If politics (capital P) is the consensual strategic roadmap of what ought to be done with what resources by whom, policies (lower case p) are practical and tactical moves for implementing those that are drawn up in the map. Given this description, Turkish politics (P) has generally been devoid of policies (p), rendering it abstract, arbitrary and fluid. Implementations with lasting effects are rare and devoid of force because they rarely rely on consensual backing from different segments of society and political parties. Considering that the present Constitution, admittedly a “Procrustean bed,” is a military-made one following the 1980 coup, it should be the first priority of all political parties to change it to a civilian and liberal one if these institutions are really instruments of democracy, as is written in the code that has given birth to them. Yet, in the constant bickering amongst them, parties miss the opportunity and at the end fall prey to the gravity of the status quo and its guardians. In the end the frame provided by the P hangs in the air blank or only sketchy because there are not enough p’s to fill it.The democratic initiative of the government is no different. The frame is there but there is no picture in it to grasp what it really is. Nevertheless, the opposition has not missed the opportunity to criticize the initiative at will without a definite argument except accusations of treason and dismembering the country along ethnic lines. The people are watching this horseplay with amazement and despair without understanding much and are being misled by the negative atmosphere created by the cheerleaders of the status quo.
To this funeral chorus there is a new addition, namely the notorious armed Kurdish organization, the Kurdistan Workers’ Party (PKK), which has recently scuttled the initiative by executing an ominous terrorist attack on a non-combatant team of gendarmerie soldiers in Tokat last week. This attack is another example of how opposing poles can join forces to the same end: stopping change for the better because they will no longer exist. Indeed, in a democratic Turkey, where the politics of coercion is replaced by consensus and the politics of pluralism overwhelms the forces of uniformity, guardians of the bureaucratic republic will evaporate. But we are not there yet.
The second difficulty arises from the lack of a correct diagnosis of the problems that have heretofore been labeled merely as “deviation” or “subversion” by the ruling bureaucratic and political elite. The “Kurdish problem” is no different. Its full extent, historical reasons and present context have never been grasped, and policies to this end have not been devised. Now the Kurdish problem is no more an internal affair. With the bulk of the PKK militia in northern Iraq and sister organizations operating in Iran and Syria, the matter has been internationalized.

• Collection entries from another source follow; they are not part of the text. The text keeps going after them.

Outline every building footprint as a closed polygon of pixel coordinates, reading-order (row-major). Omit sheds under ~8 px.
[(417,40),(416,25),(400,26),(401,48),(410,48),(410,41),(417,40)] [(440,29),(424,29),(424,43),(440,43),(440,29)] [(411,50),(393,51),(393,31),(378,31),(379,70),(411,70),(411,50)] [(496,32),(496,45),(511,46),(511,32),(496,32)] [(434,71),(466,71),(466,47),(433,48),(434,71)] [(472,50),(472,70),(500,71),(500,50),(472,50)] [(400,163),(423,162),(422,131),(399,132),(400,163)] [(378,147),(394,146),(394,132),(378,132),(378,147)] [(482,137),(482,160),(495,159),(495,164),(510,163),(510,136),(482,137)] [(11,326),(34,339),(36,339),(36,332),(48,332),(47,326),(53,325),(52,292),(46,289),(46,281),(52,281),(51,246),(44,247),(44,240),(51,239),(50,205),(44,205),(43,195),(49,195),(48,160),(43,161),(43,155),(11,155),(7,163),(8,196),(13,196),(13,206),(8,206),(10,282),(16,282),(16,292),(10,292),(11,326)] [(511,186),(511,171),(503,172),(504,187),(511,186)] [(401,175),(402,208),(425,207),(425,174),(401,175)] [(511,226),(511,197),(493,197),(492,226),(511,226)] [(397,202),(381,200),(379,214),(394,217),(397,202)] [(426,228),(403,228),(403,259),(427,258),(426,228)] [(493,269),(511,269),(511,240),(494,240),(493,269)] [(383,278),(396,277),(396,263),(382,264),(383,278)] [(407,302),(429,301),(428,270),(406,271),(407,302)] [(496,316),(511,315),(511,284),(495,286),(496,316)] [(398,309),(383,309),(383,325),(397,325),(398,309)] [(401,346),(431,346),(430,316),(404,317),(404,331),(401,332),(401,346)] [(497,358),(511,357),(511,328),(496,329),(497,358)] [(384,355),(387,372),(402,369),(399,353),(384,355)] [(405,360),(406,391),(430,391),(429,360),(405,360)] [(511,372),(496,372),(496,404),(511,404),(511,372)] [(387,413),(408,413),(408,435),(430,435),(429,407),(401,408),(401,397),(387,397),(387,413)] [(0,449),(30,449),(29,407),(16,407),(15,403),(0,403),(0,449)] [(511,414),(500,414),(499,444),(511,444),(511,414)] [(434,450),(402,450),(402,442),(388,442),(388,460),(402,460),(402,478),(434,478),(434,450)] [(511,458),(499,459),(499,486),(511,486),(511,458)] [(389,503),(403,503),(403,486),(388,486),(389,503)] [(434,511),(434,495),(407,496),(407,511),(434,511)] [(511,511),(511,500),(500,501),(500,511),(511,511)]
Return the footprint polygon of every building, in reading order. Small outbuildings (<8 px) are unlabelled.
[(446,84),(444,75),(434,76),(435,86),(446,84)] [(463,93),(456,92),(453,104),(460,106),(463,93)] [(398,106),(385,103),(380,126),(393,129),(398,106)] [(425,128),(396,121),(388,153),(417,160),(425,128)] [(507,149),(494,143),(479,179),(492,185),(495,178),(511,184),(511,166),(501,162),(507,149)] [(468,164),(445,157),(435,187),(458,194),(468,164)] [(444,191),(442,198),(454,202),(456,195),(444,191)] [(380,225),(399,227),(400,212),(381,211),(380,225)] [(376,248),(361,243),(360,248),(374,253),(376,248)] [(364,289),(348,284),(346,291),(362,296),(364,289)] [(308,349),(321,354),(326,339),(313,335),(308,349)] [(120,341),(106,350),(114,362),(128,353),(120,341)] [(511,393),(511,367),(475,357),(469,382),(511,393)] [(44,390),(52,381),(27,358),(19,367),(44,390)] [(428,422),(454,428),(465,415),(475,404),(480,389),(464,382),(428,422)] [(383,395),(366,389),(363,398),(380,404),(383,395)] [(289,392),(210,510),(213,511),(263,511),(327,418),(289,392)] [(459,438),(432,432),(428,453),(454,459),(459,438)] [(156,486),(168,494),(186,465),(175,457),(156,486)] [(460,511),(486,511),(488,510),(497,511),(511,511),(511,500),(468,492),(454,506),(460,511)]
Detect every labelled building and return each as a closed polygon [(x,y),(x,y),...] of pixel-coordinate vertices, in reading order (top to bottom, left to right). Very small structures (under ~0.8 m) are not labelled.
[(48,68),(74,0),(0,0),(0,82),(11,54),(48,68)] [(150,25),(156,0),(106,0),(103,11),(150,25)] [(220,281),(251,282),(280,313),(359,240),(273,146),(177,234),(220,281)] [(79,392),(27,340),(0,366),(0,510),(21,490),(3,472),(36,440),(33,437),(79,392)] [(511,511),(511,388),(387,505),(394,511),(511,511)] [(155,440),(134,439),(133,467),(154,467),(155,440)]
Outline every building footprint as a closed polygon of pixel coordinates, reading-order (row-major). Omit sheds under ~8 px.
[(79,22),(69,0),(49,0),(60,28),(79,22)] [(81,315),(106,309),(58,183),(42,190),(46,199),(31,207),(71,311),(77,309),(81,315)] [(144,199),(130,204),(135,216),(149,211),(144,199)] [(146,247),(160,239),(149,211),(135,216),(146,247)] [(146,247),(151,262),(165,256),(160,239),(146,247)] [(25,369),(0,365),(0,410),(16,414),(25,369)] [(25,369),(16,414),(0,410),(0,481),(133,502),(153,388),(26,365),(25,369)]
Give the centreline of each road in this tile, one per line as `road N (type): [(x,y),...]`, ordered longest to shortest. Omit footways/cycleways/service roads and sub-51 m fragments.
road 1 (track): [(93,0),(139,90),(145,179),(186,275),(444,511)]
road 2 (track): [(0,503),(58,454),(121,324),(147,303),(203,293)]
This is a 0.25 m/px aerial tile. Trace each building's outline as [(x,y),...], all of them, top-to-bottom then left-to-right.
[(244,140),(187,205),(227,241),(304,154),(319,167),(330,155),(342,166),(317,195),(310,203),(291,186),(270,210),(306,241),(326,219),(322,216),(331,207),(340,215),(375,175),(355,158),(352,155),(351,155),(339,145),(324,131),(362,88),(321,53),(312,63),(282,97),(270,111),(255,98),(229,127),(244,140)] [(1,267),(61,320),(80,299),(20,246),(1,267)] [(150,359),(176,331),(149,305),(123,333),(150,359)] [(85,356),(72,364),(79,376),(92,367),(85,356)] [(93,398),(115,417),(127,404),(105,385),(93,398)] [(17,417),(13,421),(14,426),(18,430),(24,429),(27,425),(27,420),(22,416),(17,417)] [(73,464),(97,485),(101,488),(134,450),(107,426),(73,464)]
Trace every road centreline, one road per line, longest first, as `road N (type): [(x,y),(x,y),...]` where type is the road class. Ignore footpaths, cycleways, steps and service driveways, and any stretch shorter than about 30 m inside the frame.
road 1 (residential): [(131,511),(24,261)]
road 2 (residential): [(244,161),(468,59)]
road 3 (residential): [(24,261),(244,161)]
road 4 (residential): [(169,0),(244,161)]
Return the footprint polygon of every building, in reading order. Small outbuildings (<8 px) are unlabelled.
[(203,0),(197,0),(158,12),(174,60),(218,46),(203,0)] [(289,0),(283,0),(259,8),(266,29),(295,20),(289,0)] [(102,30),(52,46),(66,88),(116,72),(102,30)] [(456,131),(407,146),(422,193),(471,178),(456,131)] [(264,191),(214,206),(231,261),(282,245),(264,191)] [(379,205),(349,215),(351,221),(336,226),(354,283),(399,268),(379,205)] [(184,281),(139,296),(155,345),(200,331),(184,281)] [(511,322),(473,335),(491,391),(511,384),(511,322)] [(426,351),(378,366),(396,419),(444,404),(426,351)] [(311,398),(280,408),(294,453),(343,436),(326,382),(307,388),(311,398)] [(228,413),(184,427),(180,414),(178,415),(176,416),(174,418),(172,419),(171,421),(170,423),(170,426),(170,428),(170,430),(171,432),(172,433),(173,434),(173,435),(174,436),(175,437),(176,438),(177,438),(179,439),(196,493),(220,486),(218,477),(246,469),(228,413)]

The incumbent Justice and Development Party (AK Party) had the wisdom and courage to take on the problem but started on the wrong foot. Rather than taking the Kurdish people of the country into account and referring to them as the legitimate party to cooperate with in order to solve the problem, it chose to cooperate with external actors. No major and protracted social conflict can be defused and subdued without involving the party that is part of the problem. In the Turkish case this basic dictum has been missed.
The parties that have been included in the “solution process” are the US (still the occupying power in Iraq), the KRG (Kurdish Regional Government in Iraq), Iran and Syria. Of course, this is a war alliance. It does not serve the purpose of the inclusion and integration of the Kurds into the system that has so far been unsuccessful in accommodating them. Now there is a challenge to tackle things before it is too late in terms of the spreading violence due to the banning of the only Kurdish political party in the Turkish Parliament. Will the real bearer or perpetrators of Kurdish dissidence and violent reaction be included, at least indirectly into any deal of peace making or not? Will the full extent of the Kurdish problem be acknowledged and the narrow approach of “disarming the terrorists in the mountains” be abandoned for a more comprehensive “opening”? If not, will the “opening” be closed before it comes to fruition? At what cost?